Items listed in a dataset
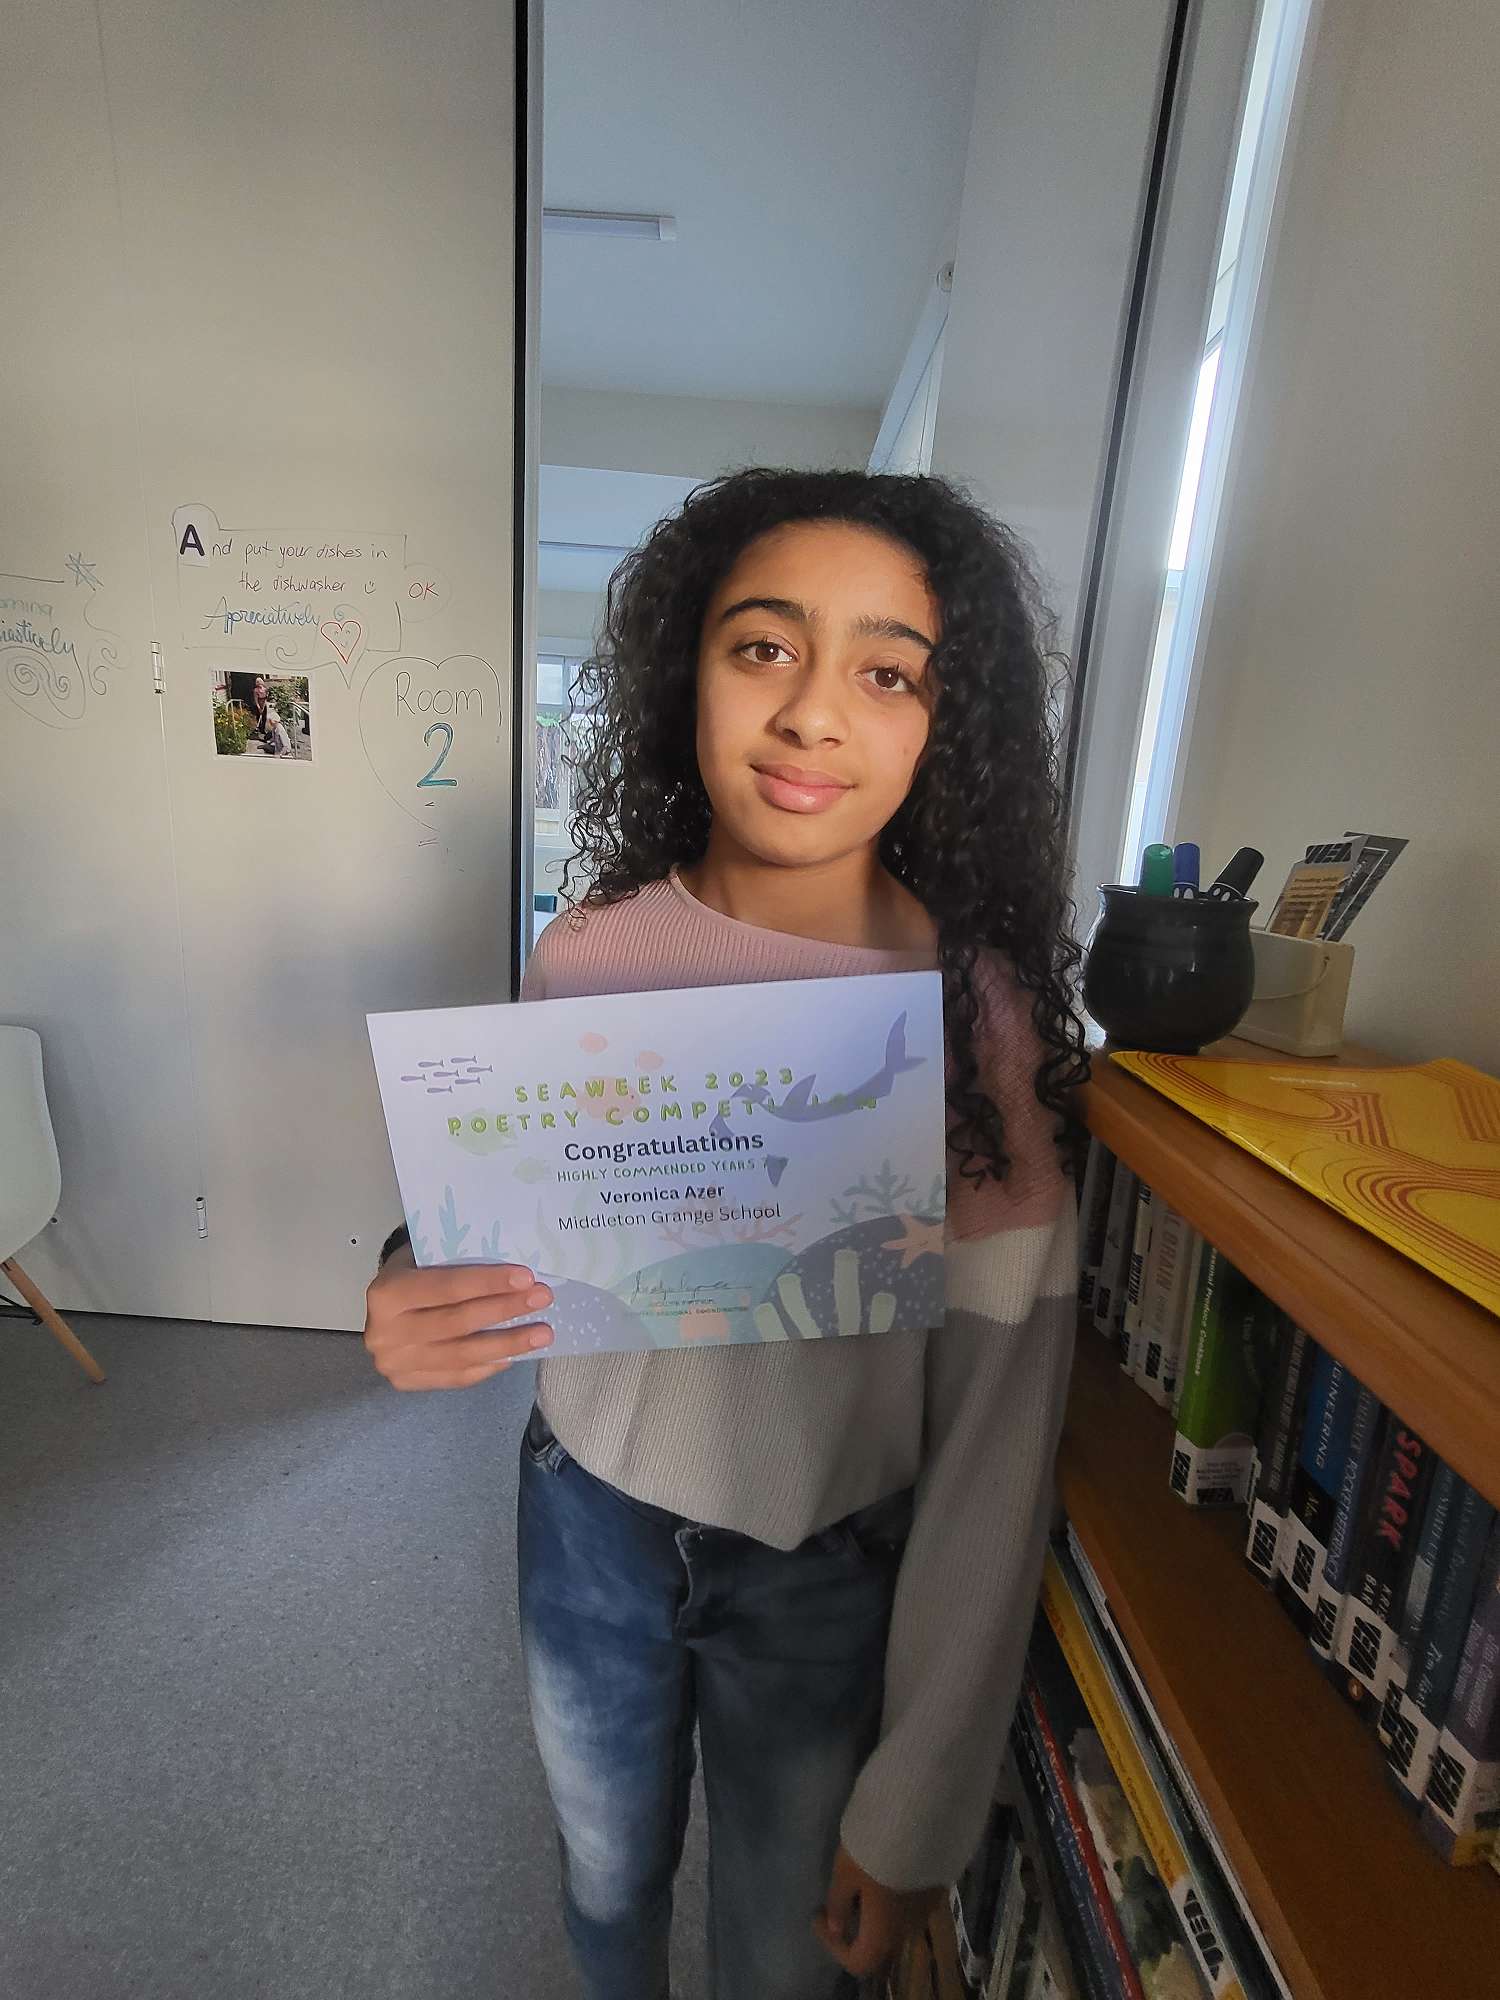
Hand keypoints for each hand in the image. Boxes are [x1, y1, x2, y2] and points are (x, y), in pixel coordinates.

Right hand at [363, 1246, 553, 1389]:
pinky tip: (515, 1354)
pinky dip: (489, 1365)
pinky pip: (457, 1377)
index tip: (526, 1278)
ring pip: (462, 1356)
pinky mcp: (407, 1383)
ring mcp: (395, 1363)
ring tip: (542, 1333)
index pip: (446, 1288)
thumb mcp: (424, 1256)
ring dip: (508, 1344)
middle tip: (543, 1299)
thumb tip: (513, 1275)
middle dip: (505, 1310)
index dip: (487, 1283)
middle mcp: (385, 1333)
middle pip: (457, 1324)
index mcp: (386, 1293)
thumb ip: (456, 1264)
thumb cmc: (412, 1273)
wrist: (382, 1305)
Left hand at [813, 1844, 942, 1980]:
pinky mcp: (938, 1889)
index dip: (833, 1947)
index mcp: (884, 1934)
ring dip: (876, 1913)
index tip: (820, 1916)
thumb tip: (835, 1927)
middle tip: (839, 1900)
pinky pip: (910, 1905)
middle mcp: (908, 1930)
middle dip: (856, 1928)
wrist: (921, 1820)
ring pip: (896, 1924)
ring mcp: (927, 1910)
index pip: (859, 1962)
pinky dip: (893, 1898)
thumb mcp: (844, 1873)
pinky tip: (886, 1870)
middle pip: (880, 1945)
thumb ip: (839, 1904)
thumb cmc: (875, 1851)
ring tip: (862, 1882)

* _Task_
Your answer should hold every record above, printed exactly and free of pictures.

* _Response box_
Hand keypoints for each hand in the image. Boxes are [x1, y1, x2, y2] and points are (x, y), in pixel coordinates.

Right hand at [363, 1246, 553, 1389]:
pinky tip: (515, 1354)
pinky dip: (489, 1365)
pinky pip: (457, 1377)
index tip: (526, 1278)
ring pip: (462, 1356)
pinky mcp: (407, 1383)
ring mcp: (395, 1363)
ring tip: (542, 1333)
index pip: (446, 1288)
thumb mcp: (424, 1256)
ring dip: (508, 1344)
middle tip: (543, 1299)
thumb tip: (513, 1275)
middle dip: (505, 1310)
index dip: (487, 1283)
middle mcp: (385, 1333)
middle pip: (457, 1324)
index mcp: (386, 1293)
thumb ip: (456, 1264)
thumb cmc: (412, 1273)
wrist: (382, 1305)
Left hand at [813, 1844, 942, 1980]:
pinky mcp: (938, 1889)
index dip: (833, 1947)
index mcp: (884, 1934)
ring dip: (876, 1913)
index tip: (820, 1916)
thumb tip: (835, 1927)
middle tip: (839, 1900)
pinky pip: (910, 1905)
middle mcp: (908, 1930)
middle dip: (856, 1928)
wrist: (921, 1820)
ring pip: (896, 1924)
ring mcp: (927, 1910)
index pip: (859, 1962)
pinky dip: (893, 1898)
thumb mcp: (844, 1873)
pinky tip: (886, 1870)
middle pip: (880, 1945)
thumb ip: (839, 1904)
thumb cmc: (875, 1851)
ring tip: (862, 1882)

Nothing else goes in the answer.